*YOUR GOAL*
Below are the records; copy exactly the stretch from the line containing "thumb mcp: (160, 1304)" through the line containing "index pip: (76, 1335)", both ends included, and nothing else.

Data excerpts:
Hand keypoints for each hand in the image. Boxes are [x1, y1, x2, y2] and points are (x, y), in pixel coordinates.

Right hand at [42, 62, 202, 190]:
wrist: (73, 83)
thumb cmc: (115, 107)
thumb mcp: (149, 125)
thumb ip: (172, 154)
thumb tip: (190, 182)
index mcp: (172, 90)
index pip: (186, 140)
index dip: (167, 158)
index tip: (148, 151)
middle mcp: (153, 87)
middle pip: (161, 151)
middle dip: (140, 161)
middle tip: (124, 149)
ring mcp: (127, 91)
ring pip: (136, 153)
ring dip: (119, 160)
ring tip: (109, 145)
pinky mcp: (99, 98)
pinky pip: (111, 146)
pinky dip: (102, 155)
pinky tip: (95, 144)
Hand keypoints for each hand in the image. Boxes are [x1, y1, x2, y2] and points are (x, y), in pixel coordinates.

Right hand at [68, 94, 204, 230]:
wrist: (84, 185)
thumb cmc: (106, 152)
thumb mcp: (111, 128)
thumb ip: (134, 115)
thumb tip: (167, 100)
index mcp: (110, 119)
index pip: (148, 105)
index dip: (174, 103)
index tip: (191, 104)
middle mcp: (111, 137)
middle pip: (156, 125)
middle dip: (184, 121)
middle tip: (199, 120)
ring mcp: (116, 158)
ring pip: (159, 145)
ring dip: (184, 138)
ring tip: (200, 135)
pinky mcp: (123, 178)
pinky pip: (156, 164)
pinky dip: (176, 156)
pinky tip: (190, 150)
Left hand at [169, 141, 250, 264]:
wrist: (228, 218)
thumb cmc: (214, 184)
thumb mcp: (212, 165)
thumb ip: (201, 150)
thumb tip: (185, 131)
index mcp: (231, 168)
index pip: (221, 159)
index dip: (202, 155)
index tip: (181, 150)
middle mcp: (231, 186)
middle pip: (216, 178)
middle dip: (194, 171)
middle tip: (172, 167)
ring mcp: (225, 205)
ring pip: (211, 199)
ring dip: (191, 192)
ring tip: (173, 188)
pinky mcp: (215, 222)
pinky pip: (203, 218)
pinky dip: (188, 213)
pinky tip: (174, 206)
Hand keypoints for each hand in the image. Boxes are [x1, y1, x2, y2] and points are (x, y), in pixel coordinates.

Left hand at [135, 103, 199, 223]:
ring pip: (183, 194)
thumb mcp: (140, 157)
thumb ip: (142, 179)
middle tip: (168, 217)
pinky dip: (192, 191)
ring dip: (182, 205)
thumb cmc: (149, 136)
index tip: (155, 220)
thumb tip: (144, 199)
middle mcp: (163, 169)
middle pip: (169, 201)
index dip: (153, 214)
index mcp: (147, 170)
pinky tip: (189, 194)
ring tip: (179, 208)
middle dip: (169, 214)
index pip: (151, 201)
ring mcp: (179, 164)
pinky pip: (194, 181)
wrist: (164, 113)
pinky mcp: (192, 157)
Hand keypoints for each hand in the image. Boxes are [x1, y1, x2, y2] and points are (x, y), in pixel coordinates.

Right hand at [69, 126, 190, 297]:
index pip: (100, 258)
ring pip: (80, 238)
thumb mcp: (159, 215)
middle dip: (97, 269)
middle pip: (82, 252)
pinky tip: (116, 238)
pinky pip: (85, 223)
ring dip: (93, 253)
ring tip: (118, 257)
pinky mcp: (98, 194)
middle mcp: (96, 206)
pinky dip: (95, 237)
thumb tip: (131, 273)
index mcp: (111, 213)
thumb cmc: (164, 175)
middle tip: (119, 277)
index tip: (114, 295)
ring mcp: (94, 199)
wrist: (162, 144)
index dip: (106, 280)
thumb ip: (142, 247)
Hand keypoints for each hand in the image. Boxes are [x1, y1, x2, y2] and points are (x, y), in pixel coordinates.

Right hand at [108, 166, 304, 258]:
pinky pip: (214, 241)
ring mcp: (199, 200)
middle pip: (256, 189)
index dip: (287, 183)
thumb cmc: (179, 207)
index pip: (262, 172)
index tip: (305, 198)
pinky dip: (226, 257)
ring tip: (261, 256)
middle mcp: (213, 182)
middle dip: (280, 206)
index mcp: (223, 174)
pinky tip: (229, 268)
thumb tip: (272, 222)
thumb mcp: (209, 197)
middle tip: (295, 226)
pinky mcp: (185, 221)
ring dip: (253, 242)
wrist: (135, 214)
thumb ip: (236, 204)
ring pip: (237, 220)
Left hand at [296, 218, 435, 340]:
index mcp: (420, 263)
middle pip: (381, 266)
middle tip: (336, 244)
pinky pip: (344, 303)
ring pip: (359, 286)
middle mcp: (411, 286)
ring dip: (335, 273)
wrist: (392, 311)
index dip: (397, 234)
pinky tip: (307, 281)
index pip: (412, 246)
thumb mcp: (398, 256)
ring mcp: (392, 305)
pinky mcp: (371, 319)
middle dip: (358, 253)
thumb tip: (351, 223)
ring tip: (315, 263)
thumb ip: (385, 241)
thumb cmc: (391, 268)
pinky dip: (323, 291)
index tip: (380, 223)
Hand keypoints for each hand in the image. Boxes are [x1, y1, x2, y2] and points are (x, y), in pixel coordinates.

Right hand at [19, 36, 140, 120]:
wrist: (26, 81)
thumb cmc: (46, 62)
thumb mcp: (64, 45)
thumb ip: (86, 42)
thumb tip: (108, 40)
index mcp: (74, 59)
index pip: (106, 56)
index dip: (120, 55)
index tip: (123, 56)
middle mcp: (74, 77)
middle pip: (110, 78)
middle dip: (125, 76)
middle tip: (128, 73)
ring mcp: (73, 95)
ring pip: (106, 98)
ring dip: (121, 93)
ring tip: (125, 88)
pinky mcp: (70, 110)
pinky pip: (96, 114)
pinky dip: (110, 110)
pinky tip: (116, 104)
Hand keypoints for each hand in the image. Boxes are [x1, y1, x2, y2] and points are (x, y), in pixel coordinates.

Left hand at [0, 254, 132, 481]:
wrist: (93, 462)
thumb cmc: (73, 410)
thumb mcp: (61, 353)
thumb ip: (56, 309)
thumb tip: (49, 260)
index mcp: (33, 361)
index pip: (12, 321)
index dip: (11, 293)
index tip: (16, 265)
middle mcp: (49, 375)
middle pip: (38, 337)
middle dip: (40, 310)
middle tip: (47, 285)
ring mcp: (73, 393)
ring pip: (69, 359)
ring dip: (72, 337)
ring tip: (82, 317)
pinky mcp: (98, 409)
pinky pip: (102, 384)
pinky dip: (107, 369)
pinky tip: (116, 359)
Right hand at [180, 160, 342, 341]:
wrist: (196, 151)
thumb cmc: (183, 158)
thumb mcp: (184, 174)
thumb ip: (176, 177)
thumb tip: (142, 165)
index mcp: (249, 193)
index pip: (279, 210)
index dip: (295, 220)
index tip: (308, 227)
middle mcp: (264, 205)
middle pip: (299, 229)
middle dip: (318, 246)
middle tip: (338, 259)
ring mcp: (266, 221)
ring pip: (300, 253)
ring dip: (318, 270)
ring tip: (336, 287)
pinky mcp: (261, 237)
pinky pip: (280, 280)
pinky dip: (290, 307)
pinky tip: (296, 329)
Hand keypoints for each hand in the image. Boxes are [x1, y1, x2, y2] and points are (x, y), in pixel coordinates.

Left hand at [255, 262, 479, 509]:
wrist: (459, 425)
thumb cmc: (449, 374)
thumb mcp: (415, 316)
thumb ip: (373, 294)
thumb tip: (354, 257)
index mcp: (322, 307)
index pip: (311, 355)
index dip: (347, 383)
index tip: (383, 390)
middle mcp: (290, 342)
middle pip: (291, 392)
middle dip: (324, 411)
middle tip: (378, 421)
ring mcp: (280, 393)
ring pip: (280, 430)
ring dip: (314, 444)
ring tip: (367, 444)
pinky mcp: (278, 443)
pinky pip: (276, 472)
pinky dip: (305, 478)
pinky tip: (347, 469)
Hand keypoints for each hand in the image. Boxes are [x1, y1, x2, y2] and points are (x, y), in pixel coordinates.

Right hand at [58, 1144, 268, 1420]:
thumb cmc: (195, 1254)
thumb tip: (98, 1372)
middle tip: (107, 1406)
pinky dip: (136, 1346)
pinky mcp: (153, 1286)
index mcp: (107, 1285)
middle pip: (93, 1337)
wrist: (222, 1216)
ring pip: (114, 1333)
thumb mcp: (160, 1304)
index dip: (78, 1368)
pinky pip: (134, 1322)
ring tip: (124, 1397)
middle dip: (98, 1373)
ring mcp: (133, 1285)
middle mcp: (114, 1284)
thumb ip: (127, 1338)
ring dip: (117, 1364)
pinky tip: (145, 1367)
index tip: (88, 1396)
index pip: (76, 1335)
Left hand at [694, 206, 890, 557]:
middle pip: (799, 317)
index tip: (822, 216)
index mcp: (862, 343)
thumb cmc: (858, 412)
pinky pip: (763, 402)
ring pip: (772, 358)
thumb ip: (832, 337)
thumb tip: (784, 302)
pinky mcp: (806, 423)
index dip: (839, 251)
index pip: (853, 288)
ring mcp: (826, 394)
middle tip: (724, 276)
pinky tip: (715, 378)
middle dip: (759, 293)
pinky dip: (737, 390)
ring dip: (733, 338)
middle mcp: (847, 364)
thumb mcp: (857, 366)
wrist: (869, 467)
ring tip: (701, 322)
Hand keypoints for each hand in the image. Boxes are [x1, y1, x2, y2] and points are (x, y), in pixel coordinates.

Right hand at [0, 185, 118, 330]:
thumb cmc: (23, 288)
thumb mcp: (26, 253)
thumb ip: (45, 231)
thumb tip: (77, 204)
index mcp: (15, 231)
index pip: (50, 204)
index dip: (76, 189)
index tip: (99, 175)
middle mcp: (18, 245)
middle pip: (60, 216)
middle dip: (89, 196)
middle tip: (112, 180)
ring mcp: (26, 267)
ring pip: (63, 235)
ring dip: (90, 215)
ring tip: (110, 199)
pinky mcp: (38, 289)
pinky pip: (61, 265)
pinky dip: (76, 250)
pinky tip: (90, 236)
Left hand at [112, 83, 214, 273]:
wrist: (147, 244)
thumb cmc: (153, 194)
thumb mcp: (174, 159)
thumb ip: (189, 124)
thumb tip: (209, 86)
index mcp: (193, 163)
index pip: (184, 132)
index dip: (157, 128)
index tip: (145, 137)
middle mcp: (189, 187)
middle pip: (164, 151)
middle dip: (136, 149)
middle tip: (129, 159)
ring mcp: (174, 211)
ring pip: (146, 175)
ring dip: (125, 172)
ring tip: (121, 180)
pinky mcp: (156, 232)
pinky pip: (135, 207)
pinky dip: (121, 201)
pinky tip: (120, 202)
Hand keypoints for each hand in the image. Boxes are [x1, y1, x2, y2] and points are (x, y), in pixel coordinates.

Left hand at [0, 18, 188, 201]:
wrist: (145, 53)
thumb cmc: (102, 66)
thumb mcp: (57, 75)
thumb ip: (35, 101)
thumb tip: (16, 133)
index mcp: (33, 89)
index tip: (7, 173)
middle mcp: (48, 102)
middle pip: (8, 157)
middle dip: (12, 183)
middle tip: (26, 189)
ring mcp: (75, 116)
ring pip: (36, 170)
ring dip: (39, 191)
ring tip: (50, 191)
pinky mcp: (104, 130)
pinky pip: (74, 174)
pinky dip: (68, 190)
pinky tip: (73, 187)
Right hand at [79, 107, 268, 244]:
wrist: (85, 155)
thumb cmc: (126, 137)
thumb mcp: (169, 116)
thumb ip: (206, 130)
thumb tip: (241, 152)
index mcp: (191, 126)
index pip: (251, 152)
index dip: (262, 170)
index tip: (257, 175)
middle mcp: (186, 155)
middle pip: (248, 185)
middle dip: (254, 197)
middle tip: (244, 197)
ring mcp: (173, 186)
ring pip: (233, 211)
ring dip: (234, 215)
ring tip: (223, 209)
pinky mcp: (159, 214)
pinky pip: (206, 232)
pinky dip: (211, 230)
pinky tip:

*SOLUTION FOR THIS PROBLEM*
thumb mcp: (160, 1304)
index dip: (78, 1368)
pinky pip: (134, 1322)
ring tip: (124, 1397)
middle dip: (98, 1373)
ring mcp: (133, 1285)
middle mcp: (114, 1284)
thumb ip: (127, 1338)
ring dip: (117, 1364)
pinky tip: (145, 1367)
index tip: (88, 1396)
index pip: (76, 1335)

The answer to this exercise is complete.